More Risk Aversion Lends Support to Dollar

October 8, 2018

The dollar has risen today by 0.8% against the Chinese yuan, 0.6% relative to sterling, 0.4% versus the euro, 0.3% vis-a-vis the loonie, and 0.1% against the Swiss franc and Mexican peso.

Japan (Sports Day) and Canada (Thanksgiving) are observing holiday closures, but China reopened for business following a one-week observance of the Communist Revolution of 1949.

Share prices in the Pacific Rim plunged 3.7% in China, 1.8% in Hong Kong and 1.4% in Australia. There were also drops of 0.6% in South Korea and Taiwan and 0.9% in New Zealand and Singapore. Markets in Europe have so far fallen 1.9% in Greece, 2.2% in Italy, 0.9% in France, 0.8% in Germany and Switzerland, and 0.5% in the U.K. and Spain.

The 10-year Italian sovereign debt yield jumped 16 basis points and is near a 4-1/2 year peak. Its Greek counterpart rose nearly as much (14 basis points). 10-year sovereign debt yield declines of 4 basis points in Germany and 3 bps in France and Great Britain further contributed to widening long-term interest rate differentials.

Commodity prices reflect the latest tide of risk aversion. WTI oil is down 1.3% at $73.38, while Comex gold fell 0.7% to $1,197.30 per troy ounce.

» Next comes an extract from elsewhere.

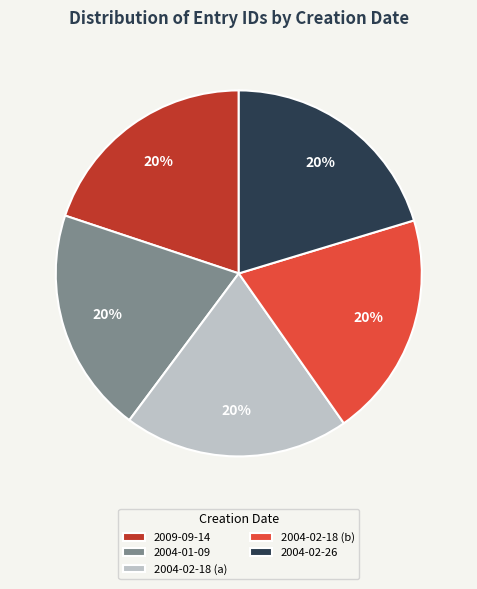

True or false: 2004-02-26 accounts for 28% of the total.

False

Several factors are encouraging investors to be risk averse.

  • An intensifying dispute between the Italian government and the EU over Italy’s fiscal policy.
  • Worries that Chinese growth will slow because of a trade war. Chinese foreign exchange reserves fell $22.7 billion last month, most in 7 months, and officials at the Peoples Bank of China injected fresh liquidity via a lower reserve requirement in hopes of encouraging more bank lending.
  • Britain is running out of time to negotiate Brexit, and this issue is dividing the country’s political cohesion.
  • The Kavanaugh confirmation was a huge win for President Trump. The Republicans are playing a weak hand masterfully, proving that democracy governments do not necessarily deliver policies that majorities prefer. With each political win, Trump will be emboldened to pursue his agenda of divide and conquer both domestically and in foreign policy. Trade tensions will swell.

The Sentix measure of investor sentiment toward the euro area slid to a 4-month low in October of 11.4 from a reading of 12.0 in September and 32.9 at the start of 2018.

German industrial production recorded a second straight month-on-month decline in August, falling 0.3% after July’s slide of 1.3%. Production was 0.1% lower than in August 2017, compared to a 6.1% on-year increase recorded last January.

Ireland’s construction purchasing managers index dropped 2.1 points to an 11-month low in September of 56.2, which still highlights a decent pace of improving operating conditions.

Czech industrial production and retail sales posted monthly advances and also were 1.9% and 4.2% higher than a year earlier in August. Norwegian industrial production climbed 2.3% between August 2017 and August 2018.

French business sentiment improved last month according to the Bank of France in manufacturing, services and construction. Confidence among manufacturers hit a 7-month high.

Russian CPI inflation accelerated 0.3 percentage points to a 14-month high in September of 3.4%. That compares with 2.3% just 3 months earlier.

Swiss unemployment edged down 0.1 percentage point as expected to 2.5% in September on a seasonally adjusted basis.

China’s services PMI rebounded 1.6 points to a 3-month high of 53.1 in September but an 11-month low in that economy’s manufacturing PMI limited the composite PMI’s improvement to just 0.1 point. At 52.1, such was still down from 53.0 at mid-year.

Officials at the National Bank of Serbia’s Executive Board agreed to hold their benchmark interest rate at 3.0%. Such was last changed back in April when the second of two back-to-back 25-basis point easings was engineered. 2017 and 2016 each also experienced 50 basis points of rate reduction. A released statement highlighted several external risks that warrant policy caution: volatile oil prices, further likely Fed tightening, the end of ECB bond buying, and world protectionism.

The Bank of Israel is also conducting a policy review today and expected to keep its interest rate steady at 0.1%.